Task instructions
Lines from the top of the entries through the line that has "les graphes de" must be duplicated exactly, and no others.

Stored data entries
-------

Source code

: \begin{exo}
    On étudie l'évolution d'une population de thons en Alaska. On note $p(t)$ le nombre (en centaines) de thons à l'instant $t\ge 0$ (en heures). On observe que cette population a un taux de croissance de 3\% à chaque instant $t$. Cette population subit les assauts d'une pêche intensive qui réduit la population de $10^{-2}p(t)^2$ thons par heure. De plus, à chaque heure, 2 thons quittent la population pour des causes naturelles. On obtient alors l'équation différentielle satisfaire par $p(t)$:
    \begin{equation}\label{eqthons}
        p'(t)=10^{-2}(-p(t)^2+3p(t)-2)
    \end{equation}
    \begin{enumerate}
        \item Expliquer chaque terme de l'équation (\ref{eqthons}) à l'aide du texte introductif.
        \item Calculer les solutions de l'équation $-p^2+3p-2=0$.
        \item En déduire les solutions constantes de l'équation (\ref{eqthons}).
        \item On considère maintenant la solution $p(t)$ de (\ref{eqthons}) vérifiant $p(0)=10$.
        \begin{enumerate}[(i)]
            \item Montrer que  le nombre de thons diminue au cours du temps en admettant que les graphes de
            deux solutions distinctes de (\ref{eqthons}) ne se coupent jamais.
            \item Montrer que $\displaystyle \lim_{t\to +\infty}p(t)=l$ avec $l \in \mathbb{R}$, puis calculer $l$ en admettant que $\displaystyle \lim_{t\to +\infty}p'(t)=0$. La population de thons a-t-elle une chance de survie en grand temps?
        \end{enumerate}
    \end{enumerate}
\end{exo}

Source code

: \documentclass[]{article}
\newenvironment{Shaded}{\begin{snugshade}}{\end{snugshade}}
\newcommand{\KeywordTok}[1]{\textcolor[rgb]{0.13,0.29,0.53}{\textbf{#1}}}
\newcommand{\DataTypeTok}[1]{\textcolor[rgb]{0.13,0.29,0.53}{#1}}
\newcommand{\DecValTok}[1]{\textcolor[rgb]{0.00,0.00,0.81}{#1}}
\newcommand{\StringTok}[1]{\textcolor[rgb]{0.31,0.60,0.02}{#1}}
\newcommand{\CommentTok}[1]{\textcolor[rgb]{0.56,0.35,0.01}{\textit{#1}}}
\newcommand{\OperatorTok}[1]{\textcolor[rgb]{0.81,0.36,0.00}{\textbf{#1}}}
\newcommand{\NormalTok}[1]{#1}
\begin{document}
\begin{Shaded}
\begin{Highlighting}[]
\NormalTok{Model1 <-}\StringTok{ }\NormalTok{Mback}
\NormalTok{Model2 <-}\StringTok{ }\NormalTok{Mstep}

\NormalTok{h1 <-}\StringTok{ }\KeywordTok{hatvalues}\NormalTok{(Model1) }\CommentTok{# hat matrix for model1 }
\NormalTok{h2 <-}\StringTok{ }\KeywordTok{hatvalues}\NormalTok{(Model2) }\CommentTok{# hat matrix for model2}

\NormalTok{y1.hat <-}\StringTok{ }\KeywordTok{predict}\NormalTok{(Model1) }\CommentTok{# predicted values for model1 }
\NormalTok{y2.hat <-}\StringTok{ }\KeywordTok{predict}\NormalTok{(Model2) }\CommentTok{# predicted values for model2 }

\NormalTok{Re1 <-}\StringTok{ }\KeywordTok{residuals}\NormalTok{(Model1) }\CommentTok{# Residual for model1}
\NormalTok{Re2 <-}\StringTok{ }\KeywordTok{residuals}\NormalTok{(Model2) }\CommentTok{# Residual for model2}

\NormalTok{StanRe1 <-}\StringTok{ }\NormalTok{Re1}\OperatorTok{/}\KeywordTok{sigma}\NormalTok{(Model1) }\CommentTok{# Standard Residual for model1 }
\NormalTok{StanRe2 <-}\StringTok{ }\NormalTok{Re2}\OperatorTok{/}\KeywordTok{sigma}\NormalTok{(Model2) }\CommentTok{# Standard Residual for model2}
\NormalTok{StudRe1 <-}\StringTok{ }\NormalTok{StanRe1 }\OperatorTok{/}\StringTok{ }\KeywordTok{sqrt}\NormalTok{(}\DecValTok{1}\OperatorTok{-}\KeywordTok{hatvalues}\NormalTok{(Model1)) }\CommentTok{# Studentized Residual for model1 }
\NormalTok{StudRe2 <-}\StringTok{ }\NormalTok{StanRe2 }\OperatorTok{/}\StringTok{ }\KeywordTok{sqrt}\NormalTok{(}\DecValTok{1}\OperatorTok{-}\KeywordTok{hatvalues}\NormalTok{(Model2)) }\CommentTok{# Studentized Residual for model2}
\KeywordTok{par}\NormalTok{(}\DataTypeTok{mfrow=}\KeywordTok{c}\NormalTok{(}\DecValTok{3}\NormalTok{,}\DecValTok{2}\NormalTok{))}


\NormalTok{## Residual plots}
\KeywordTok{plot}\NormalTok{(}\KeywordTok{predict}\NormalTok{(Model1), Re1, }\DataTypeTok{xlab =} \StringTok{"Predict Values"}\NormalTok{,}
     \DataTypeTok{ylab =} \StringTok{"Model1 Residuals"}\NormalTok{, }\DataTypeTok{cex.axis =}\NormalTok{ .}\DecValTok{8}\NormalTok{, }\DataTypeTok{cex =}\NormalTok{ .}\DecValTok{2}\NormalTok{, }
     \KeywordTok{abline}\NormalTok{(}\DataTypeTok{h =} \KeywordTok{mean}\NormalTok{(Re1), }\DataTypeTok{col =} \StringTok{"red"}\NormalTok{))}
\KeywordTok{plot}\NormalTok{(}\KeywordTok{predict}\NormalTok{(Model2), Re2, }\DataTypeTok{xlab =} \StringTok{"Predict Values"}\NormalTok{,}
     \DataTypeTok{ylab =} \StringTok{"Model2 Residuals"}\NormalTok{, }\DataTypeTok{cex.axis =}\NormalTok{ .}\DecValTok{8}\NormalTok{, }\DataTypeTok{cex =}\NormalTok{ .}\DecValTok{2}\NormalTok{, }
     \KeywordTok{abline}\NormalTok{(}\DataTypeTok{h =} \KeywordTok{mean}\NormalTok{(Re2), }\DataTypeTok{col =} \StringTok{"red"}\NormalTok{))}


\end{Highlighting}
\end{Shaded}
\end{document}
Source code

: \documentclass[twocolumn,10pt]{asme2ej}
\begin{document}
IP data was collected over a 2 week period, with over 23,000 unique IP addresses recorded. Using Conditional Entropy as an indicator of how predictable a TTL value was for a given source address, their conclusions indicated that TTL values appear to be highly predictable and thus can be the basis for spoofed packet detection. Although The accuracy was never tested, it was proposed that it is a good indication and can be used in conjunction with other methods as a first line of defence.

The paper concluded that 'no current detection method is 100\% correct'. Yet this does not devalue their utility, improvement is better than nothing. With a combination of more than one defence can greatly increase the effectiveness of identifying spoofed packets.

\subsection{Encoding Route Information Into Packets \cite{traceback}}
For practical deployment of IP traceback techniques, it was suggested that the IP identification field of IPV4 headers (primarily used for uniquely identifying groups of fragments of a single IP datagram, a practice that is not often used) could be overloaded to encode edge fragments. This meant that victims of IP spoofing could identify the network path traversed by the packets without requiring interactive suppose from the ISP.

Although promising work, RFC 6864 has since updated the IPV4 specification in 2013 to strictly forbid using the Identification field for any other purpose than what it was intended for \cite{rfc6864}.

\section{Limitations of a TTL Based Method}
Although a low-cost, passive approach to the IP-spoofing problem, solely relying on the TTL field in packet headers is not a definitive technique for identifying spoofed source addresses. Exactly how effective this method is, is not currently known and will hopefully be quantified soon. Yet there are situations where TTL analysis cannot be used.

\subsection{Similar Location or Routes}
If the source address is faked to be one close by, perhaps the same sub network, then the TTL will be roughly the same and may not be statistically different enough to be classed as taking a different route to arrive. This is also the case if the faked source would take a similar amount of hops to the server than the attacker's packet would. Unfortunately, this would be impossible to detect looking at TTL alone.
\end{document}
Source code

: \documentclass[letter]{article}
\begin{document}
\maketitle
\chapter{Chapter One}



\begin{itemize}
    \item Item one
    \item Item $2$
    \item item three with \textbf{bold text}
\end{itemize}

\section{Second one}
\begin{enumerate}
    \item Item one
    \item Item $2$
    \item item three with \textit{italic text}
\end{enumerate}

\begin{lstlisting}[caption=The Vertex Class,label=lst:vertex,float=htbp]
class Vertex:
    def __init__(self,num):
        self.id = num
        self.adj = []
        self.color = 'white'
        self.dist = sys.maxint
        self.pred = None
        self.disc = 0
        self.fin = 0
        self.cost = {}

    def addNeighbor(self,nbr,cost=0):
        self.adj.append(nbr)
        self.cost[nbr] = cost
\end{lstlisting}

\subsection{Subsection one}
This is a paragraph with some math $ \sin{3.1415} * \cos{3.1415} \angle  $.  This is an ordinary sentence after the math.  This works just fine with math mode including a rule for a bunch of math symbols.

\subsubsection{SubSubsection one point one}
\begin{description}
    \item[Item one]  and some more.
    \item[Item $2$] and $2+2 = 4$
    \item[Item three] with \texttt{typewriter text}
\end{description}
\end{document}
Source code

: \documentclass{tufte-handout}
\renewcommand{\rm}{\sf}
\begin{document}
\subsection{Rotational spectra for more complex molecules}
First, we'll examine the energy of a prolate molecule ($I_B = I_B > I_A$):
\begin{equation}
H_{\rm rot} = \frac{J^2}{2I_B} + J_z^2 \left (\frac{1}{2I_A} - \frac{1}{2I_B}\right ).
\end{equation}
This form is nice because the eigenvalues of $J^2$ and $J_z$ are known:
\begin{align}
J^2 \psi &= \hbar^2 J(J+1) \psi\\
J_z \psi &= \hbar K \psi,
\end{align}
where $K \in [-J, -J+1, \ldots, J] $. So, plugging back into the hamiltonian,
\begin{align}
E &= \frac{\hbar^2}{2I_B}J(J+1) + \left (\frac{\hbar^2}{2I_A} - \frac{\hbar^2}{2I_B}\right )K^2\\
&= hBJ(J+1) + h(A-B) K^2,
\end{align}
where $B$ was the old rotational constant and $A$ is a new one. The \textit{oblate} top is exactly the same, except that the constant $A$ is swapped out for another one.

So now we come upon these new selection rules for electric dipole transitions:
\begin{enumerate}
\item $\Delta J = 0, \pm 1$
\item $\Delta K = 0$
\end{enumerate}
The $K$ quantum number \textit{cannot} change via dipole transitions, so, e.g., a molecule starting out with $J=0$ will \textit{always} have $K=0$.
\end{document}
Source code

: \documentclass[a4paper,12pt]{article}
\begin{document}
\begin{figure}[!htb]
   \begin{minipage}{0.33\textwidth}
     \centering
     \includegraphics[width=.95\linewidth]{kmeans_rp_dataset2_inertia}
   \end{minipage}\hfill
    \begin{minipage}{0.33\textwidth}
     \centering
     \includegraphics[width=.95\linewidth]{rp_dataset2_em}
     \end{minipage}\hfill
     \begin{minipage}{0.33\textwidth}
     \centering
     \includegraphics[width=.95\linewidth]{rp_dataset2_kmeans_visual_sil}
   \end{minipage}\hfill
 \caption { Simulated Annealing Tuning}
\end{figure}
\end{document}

-------

Answer space
Source code

: \begin{exo}
    On étudie l'évolution d'une population de thons en Alaska. On note $p(t)$ le nombre (en centaines) de thons à l'instant $t\ge 0$ (en heures). On observe que cette population a un taux de croissance de 3\% à chaque instant $t$. Cette population subit les assauts d'une pêche intensive qui réduit la population de $10^{-2}p(t)^2$ thons par heure. De plus, à chaque heure, 2 thons quittent la population pour des causes naturelles. On obtient alors l'équation différentielle satisfaire par $p(t)$:
    \begin{equation}\label{eqthons}
        p'(t)=10^{-2}(-p(t)^2+3p(t)-2)
    \end{equation}
    \begin{enumerate}
        \item Expliquer chaque terme de l'équation (\ref{eqthons}) à l'aide du texte introductif.
        \item Calculer les solutions de l'équation $-p^2+3p-2=0$.
        \item En déduire les solutions constantes de l'équation (\ref{eqthons}).
        \item On considère maintenant la solution $p(t)$ de (\ref{eqthons}) vérifiant $p(0)=10$.
        \begin{enumerate}[(i)]
            \item Montrer que  le nombre de thons diminue au cours du temps en admettant que les graphes de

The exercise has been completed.